§ **WORK ITEM**: Turn the text read from all of the rows below into a single numbered list with one line per item, skipping blank lines and leaving the pictures out.

§ **DATASET EXTRACT**:
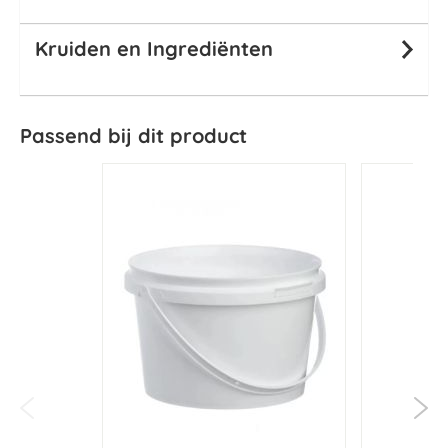
Kruiden en Ingrediënten
Passend bij dit product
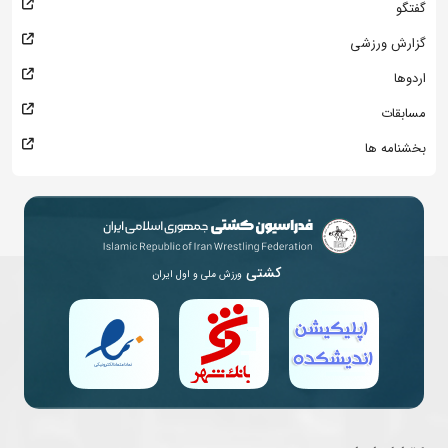
گفتگو
گزارش ورزشی
اردوها
مسابقات
بخشنامه ها
کشتی
ورزش ملی و اول ایران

§ **SOLVED PROBLEM**:
1. Kruiden en Ingrediënten
2. Passend bij dit product
3. گفتگو
4. گزارش ورزشی
5. اردوها
6. مسابقات
7. بخشنامه ها
8. کشتی
9. ورزش ملی و اول ایران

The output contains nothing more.